Trying to Do Principal Components Analysis With Lots of Pairwise Missing Data

classic Classic list List threaded Threaded
2 messages Options
Reply | Threaded
Open this post in threaded view
|

Trying to Do Principal Components Analysis With Lots of Pairwise Missing Data

Zachary Feinstein
I have a situation where there are a total of 150 attributes.  Each respondent to my survey randomly answers about 1/3 of the questions, so they each get about 50 questions.
 
I wish to do a Factor Analysis/PCA on the data but clearly that much missing data is a problem.  I can get a correlation matrix and try to run the PCA off of that.  But the PCA will not work because the matrix is not "positive definite."  I figured changing all of the counts to something constant in my correlation "matrix" data file (the one with the ROWTYPE_ and other such variables) would trick SPSS into not seeing all of the pairwise missing data but I still get the same error message.
 
So yes I am trying to trick SPSS into not viewing the plethora of missing data.  Below are some ideas.  I would love any and all feedback on my ideas as well as some other ideas:
 
1.    Mean-sub the data like crazy.  This means 2/3 of the data will be based on mean-subbed data.  I figure mean sub-by the variable and by the person average too.
********
▸ **Exercise brief**: Please return, word for word, the part of the forum thread on missing data that runs from "1.    Mean-sub the" up to and including "person average too.".

Records excerpted from a collection
********
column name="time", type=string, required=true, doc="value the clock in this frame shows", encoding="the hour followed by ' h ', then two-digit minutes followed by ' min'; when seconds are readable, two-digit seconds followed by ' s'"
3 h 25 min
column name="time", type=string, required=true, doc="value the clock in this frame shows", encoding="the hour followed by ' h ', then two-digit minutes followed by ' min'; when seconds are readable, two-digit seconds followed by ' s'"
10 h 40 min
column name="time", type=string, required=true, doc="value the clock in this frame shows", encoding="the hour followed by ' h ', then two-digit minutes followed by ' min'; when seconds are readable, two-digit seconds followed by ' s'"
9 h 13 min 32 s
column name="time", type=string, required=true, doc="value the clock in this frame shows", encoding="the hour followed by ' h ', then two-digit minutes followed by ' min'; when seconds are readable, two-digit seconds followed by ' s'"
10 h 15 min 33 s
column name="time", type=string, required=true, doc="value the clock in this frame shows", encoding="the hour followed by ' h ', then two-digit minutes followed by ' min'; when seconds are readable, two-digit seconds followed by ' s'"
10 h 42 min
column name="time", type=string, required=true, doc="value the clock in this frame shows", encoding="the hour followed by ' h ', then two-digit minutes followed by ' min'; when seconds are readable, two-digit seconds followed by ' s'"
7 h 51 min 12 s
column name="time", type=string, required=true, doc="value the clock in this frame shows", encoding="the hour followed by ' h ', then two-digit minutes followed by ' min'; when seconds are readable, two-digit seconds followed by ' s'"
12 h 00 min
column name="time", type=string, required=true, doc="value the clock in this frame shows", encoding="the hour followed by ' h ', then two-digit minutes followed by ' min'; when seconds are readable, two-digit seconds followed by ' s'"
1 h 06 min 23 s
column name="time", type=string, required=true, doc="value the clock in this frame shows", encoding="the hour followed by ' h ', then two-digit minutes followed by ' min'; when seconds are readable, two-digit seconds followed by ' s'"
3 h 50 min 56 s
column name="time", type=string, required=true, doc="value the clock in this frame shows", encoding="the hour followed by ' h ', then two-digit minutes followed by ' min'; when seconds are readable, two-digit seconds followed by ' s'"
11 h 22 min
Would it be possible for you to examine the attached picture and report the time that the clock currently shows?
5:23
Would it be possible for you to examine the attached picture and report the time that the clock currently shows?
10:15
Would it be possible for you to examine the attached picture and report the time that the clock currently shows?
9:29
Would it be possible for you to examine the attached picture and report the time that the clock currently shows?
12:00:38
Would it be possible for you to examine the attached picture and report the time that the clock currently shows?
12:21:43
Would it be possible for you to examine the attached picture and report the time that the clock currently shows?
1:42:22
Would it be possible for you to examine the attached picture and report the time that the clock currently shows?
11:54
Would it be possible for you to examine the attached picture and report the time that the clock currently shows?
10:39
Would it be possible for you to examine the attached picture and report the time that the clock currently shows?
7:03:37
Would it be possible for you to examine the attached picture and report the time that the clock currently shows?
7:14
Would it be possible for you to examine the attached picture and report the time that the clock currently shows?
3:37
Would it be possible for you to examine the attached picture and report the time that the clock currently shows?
********
▸ **Correct answer**:
1.    Mean-sub the data like crazy.  This means 2/3 of the data will be based on mean-subbed data.  I figure mean sub-by the variable and by the person average too.